The U.S. is the world’s top turkey producer, and we export many turkeys, but we also consume more turkey than any other country. According to the USDA’s Agricultural Marketing Resource Center, Americans ate 16.4 pounds of turkey per person in 2012. Your Thanksgiving turkey was likely raised in Minnesota, North Carolina, Arkansas, Missouri or Virginia.
The Stuffing and Other Breads
Stuffing, rolls, and the flour used in your pie crust is likely made from wheat. Hard red winter wheat that goes to making bread is grown in the Great Plains in states like Colorado, Kansas, Nebraska, Oklahoma, Texas, Montana, South Dakota, North Dakota and Wyoming.
Mashed Potatoes and More
Most Thanksgiving tables include potatoes cooked in some way; mashed potatoes being the most popular option.
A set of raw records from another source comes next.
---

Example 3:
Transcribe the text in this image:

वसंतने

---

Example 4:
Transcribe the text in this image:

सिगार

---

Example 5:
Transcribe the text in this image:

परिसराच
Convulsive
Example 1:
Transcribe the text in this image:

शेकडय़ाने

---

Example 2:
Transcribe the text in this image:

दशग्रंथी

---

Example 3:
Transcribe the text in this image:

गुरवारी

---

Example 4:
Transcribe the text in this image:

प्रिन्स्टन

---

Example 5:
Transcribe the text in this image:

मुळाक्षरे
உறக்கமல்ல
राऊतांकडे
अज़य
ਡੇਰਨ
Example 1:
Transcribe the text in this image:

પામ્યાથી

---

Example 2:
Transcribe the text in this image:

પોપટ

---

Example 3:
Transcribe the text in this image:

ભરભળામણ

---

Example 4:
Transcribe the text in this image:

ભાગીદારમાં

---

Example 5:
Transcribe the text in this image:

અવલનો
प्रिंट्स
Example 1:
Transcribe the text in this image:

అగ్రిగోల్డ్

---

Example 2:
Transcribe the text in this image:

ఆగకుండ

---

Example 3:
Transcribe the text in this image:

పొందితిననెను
It’s one of the most important food crop worldwide and the leading vegetable crop in the U.S. The potatoes for your Thanksgiving dinner likely came from Idaho or Washington.
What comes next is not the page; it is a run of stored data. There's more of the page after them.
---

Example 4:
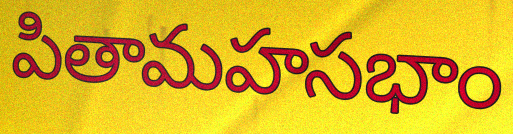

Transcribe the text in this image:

పితామహసభాం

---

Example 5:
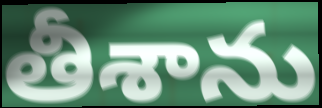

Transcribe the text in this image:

తీశాను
This nutritious tuber that you used for sweet potato pie, casserole and more likely came from North Carolina, where they produce just over half of all the sweet potatoes in the U.S., according to a 2015 NPR report. Other sweet potato producers include California, Louisiana and Mississippi.
Apple and Pumpkin Pies
Most of us buy canned pumpkin for our Thanksgiving pies, and that means that it likely came from within a 90-mile radius of Peoria, Illinois, according to the University of Illinois Extension. Illinois grows 95 percent of the pumpkins used for processing. As for apples, if they didn’t come from China, then they might have come from Washington, New York, Michigan, Pennsylvania, California and more!
There are many other ag products that are traditionally used for Thanksgiving dinner, from the green beans in your favorite casserole to the eggs in your biscuits to the corn syrup and sugar that sweetened and hold your pies together. If you are thankful for one thing this holiday season, let it be our nations’ ag producers!